How to knit mittens with circular needles
Knitting small, tubular articles such as socks or mittens on circular needles is called the "magic loop" method of knitting in the round. This technique is relatively new and eliminates the old tricky method of knitting on double-pointed needles.
Knitting small, tubular articles such as socks or mittens on circular needles is called the "magic loop" method of knitting in the round.
This technique is relatively new and eliminates the old tricky method of knitting on double-pointed needles.
This clever method also guarantees the needed length of needle is always available. The following directions are for ladies' size medium mittens.
Choose a yarn. Worsted-weight wool is best and warmest.
Measure the circumference of your hand around the knuckles. For this example, this number would be 7.5 inches.
Determine the gauge of your yarn. Gauges are generally printed on yarn wrappers. However, to determine the gauge of your yarn, knit a swatch or square 4 inches by 4 inches, then count the number of stitches (across) and rows (down) in that area. This is your gauge. Divide the number of stitches by four for the number of stitches per inch.
Determine the size needle needed to achieve that gauge. For this example, the gauge is four stitches per inch.
Multiply the number of stitches per inch gauge by 7.5, or the hand circumference.

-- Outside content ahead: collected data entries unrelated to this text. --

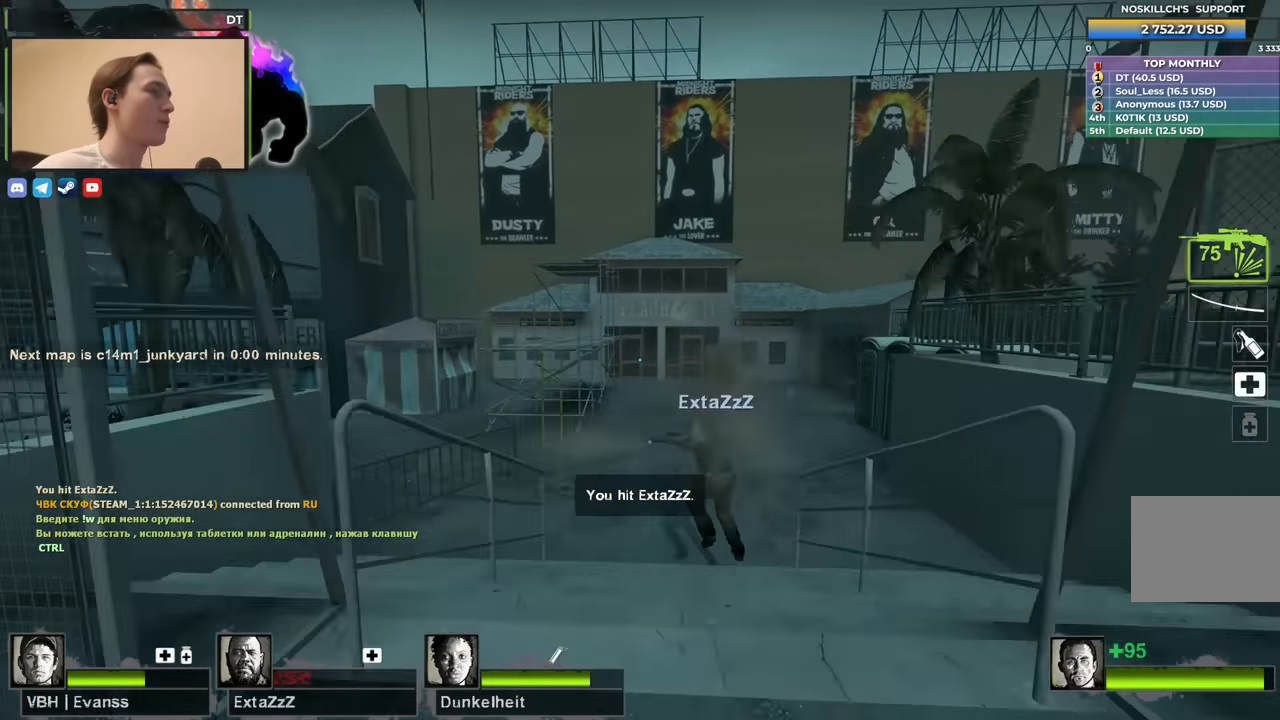
{"keys": ["w"], "events": []}
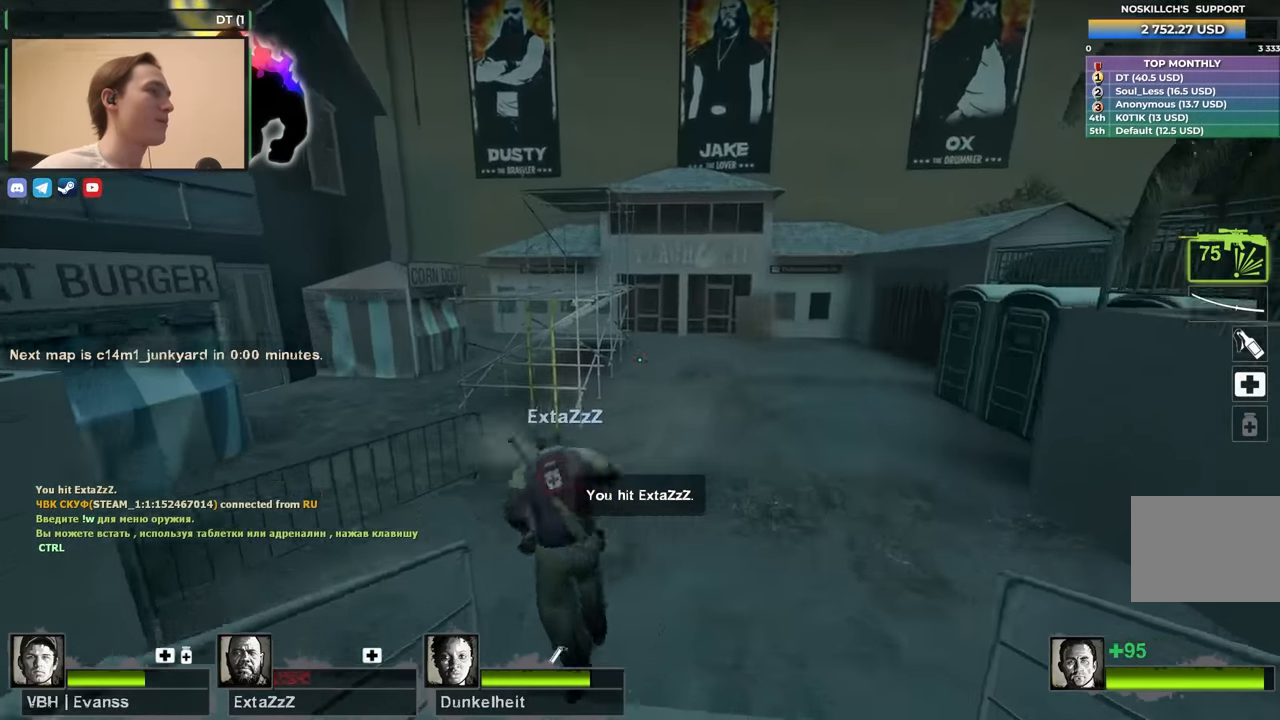
{"keys": ["w"], "events": [[17, "4", "down"], [100, "4", "up"], [383, "w", "up"], [483, "w", "down"]]}
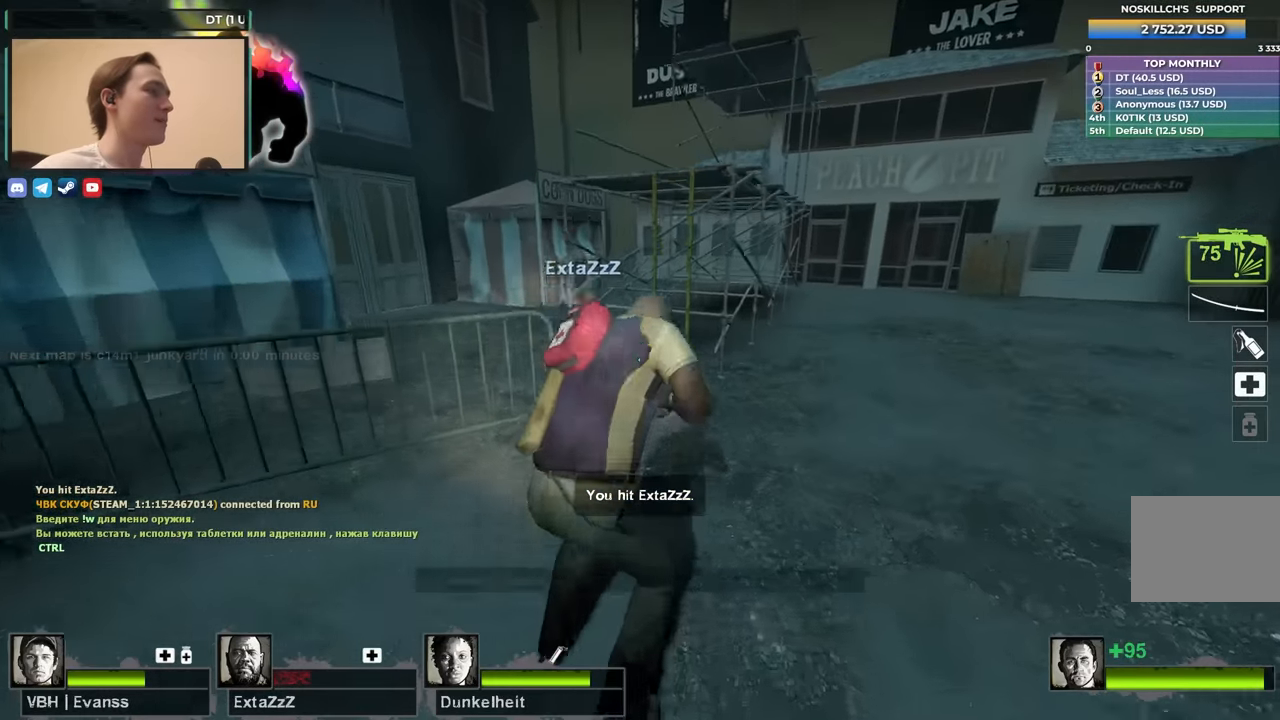
{"keys": [], "events": [[217, "4", "down"], [300, "4", "up"], [300, "w", "up"]]}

This is the number of stitches to cast on. In this case, cast on 30 stitches.
Divide the stitches evenly between the two halves of the needle.
Place a marker, join the work and knit in the round.
Knit in knit one, purl one ribbing for 2 to 3 inches.
Change to stockinet stitch for the hand portion.
Increase one stitch at the end of the last round. This will equal 31 stitches.
Knit 15 stitches, place a marker, increase one stitch, knit one, increase one stitch, place a marker, knit to end of round---two stitches increased; there are now three stitches between gusset markers. Knit the next round. Increase two stitches inside the gusset markers every three rounds four times until there are 11 gusset stitches.
Place gusset stitches on a piece of waste yarn. Remove the stitch markers.
Cast on one stitch over the gap left by the gusset, then knit to the end of the round. This equals 31 stitches.
Work evenly until the knitting measures to the top of the little finger.
Decrease three stitches evenly around work on the next round. Now there should be 28 stitches remaining.
Knit five, knit two stitches together. Repeat to end of round.
Knit the next round.
Decrease four stitches every other round until 16 stitches remain.
Decrease four stitches in this manner until only four or eight stitches remain.
Cut yarn. Thread through the remaining stitches and pull up tight to close the end of the hand.
Place the 11 held gusset stitches onto another circular needle of the same size. Pick up and knit one stitch over the gap. This equals 12 stitches. Join and work in the round until the thumb measures to the middle of the thumbnail.
Knit two stitches together, knit three two times on the next round. Then knit two stitches together, knit two. Knit the following round.
Decrease three stitches on the next round. Six stitches should remain.
Cut yarn, thread end through stitches, pull tight and fasten off.
Weave in all loose ends, closing any gaps at the base of the thumb. Block and wear.
- This technique has a vast following but is difficult to describe. It is best learnt by viewing examples. YouTube.com offers a variety of videos that are very helpful.